The protests brought changes that were “so profound and so deep” that it is impossible for the affected countries to return to their former regimes. The changes helped Middle Eastern people realize that they do not need to rely on their government as an information source, Lynch said.

Previously, governments in the region firmly controlled people’s access to information and created an atmosphere that discouraged the public from speaking against the regimes. The introduction of satellite television in the early 1990s, however, changed this trend, Lynch said.

He said that Al Jazeera, a channel that originally broadcast local news in the Middle East, has contributed most significantly to this change by exposing the general population to information that the government hid.

“No longer does it matter that you are on this one neighborhood in Cairo and nobody else knows what is going on,” he said. “People in Alexandria, people in other side of Cairo, they see it too. This far predates the so-called Arab Spring. A lot of people think that the Arab Spring came out of nowhere but it’s not like that at all.”

Lynch said change continued as other private and public channels made more information about regional governments accessible to the public.

“Not because the Internet comes out of nowhere, but because it layers on top of these other changes where now you have first blogs, then Facebook, then Twitter and YouTube, all these other ways of sharing and disseminating information,” Lynch said. “All of this means that people can share information, they become almost completely independent from states as a source of information, and states fundamentally lose their ability to control or at least to shut off that flow of information.”

Exposure to previously concealed information altered public expectations, he said. Civilians can see the similarities between their own stories and the stories of those in other countries, inspiring them to promote change, Lynch said.

During the Arab Spring, civilians’ sense of common narrative was shattered, Lynch said. While the uprisings initially united the elites with ordinary people, by the end, participating nations faced different outcomes, destroying the sense of unity they had previously enjoyed.
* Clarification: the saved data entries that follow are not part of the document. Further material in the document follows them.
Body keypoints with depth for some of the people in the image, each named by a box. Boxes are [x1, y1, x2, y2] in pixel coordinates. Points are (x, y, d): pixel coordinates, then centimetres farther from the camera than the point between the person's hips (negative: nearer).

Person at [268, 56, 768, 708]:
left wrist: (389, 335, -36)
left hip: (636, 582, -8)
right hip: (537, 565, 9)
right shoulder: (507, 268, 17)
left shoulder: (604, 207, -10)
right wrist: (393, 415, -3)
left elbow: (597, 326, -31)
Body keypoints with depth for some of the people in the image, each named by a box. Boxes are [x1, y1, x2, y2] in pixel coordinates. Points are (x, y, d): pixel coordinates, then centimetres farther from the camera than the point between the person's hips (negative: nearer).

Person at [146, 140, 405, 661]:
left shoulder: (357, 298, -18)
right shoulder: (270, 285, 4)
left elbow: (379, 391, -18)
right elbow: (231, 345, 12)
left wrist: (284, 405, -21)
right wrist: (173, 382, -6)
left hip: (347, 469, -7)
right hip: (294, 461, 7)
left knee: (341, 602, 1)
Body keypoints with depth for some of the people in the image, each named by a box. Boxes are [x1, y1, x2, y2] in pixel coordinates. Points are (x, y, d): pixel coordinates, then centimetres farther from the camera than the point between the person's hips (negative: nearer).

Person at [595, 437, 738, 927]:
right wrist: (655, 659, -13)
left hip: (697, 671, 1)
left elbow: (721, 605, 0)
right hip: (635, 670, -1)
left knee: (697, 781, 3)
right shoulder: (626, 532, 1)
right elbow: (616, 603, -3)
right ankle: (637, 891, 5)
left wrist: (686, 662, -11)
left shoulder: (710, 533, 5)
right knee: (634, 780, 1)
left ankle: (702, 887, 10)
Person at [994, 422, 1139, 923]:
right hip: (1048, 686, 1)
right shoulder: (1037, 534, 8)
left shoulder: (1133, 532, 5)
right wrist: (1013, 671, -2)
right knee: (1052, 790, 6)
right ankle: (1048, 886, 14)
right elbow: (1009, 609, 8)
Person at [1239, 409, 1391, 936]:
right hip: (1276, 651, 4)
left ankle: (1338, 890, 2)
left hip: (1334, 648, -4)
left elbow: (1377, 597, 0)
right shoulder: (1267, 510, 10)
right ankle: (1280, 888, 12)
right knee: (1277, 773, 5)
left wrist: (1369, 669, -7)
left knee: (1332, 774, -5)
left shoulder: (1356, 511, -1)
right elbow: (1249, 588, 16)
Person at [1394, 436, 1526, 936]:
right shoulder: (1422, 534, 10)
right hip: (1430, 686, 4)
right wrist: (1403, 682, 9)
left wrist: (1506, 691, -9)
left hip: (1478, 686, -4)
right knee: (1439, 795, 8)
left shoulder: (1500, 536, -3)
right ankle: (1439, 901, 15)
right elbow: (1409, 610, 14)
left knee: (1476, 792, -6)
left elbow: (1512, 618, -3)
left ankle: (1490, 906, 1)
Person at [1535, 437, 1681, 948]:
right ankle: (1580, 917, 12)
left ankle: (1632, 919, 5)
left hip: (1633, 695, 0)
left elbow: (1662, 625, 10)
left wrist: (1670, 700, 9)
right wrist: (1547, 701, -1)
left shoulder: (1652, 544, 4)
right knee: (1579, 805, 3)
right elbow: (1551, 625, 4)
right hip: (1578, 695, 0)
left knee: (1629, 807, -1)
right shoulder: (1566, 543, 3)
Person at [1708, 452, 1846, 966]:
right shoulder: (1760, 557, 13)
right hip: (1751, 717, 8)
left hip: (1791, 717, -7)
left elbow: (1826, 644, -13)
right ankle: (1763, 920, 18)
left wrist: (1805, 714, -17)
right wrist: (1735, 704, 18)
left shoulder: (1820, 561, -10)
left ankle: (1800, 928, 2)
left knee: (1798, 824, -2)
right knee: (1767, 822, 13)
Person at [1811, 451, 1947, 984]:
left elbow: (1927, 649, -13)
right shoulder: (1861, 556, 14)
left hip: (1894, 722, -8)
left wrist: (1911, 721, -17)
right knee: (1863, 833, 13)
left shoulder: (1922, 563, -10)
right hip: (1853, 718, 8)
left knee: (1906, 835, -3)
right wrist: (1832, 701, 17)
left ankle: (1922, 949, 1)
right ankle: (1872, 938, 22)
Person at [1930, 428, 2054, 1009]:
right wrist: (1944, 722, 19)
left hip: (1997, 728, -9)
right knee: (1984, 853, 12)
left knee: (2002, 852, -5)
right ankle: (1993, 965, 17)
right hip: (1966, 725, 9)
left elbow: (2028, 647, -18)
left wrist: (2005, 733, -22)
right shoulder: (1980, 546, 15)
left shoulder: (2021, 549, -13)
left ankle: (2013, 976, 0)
Sectarian movements intensified the disintegration and exacerbated people’s fears, making them more susceptible to manipulation by regimes, he said.

Social media also contributed to this disintegration, and regimes now use the media to spread propaganda, he said.

“If the big meta-message is ‘Don’t despair because the big structural changes are in direction of change,’ the smaller meta message is ‘Change does not mean change for the better,’” Lynch said.

Slok Carpenter ’16 appreciated Lynch’s positive outlook.

“You do get this whole doom and gloom expression — the world is going to end and everybody will kill each other — but it was nice to see that there still is a chance,” he said.

Lynch’s lecture, “After the Arab Spring,” was sponsored by the Dickey Center’s War and Peace Studies program.